Postby Nils » Sat Dec 09, 2017 2:36 pm

RickD wrote:
Nils wrote:
RickD wrote:
B.W. wrote:
He sounds like he is saying what you are saying and nil's is saying...there is nothing objective to prove evil is evil or good is really good.


That's exactly what I've been trying to get through to Kenny. Without objective morality, how can good be good, and evil be evil? Without OM, there's nothing objective to define "good" and "evil".

Without OM, everything is just opinions meaning nothing more than one's preference for ice cream.

Rick, please explain how my reasoning is erroneous. And, for instance, how can it be possible that some animals have strong moral instincts.

Nils

First,

I don't think animals have strong moral instincts.

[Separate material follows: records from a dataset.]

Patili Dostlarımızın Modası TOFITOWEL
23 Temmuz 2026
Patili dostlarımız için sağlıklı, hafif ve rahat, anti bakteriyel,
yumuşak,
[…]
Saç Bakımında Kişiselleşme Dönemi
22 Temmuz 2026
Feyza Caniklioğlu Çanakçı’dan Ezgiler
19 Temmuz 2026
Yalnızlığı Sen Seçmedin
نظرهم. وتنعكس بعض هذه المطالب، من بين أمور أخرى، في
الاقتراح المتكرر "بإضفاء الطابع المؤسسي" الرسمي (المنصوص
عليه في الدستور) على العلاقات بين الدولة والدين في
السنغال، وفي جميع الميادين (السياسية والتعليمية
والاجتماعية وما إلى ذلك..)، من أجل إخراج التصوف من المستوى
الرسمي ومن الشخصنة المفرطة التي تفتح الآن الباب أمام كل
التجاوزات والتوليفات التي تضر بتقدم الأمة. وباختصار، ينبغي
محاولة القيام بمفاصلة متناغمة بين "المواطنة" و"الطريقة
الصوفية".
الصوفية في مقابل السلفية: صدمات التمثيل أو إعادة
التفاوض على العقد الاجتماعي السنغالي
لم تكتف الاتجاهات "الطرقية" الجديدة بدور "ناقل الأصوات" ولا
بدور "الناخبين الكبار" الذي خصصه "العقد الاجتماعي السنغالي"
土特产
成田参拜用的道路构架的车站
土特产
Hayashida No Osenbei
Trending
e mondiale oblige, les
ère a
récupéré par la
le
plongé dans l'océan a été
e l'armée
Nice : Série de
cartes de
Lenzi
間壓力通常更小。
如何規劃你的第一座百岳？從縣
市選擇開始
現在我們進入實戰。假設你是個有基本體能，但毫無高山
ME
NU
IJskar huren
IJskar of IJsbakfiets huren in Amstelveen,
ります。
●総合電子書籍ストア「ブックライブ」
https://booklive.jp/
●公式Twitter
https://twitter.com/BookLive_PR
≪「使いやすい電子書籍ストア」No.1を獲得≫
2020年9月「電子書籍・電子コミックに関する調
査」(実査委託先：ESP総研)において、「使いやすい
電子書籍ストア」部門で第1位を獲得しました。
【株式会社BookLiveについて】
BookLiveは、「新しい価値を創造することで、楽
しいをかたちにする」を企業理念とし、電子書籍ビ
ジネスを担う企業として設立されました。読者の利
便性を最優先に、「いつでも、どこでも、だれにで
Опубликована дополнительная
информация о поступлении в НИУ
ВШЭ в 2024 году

Not any animal? However it is well known and you can see it in many TV-films about animals like dogs and apes. They help each other, share preys, guard each others kids etc

Second, grounding morality in society, or anything else subjective, leaves morality meaning nothing more than the opinion of which ice cream flavor is good or bad.

I cite what I wrote to B.C. above:

"This is a common misunderstanding. The morality is governed much by inherited feelings that are primarily determined by evolution. Above that we have human culture that has developed through history. Few persons in a modern society would want to live with rules or laws that permit the behaviour that you exemplify. If you in some way were convinced that there is no God and no objective moral, I am convinced of that you wouldn't like to live in your exemplary society, and nor would I." I.e. in a society where morality isn't more than an opinion.

I have written some posts earlier (on page 14 and 15) and is interested in comments.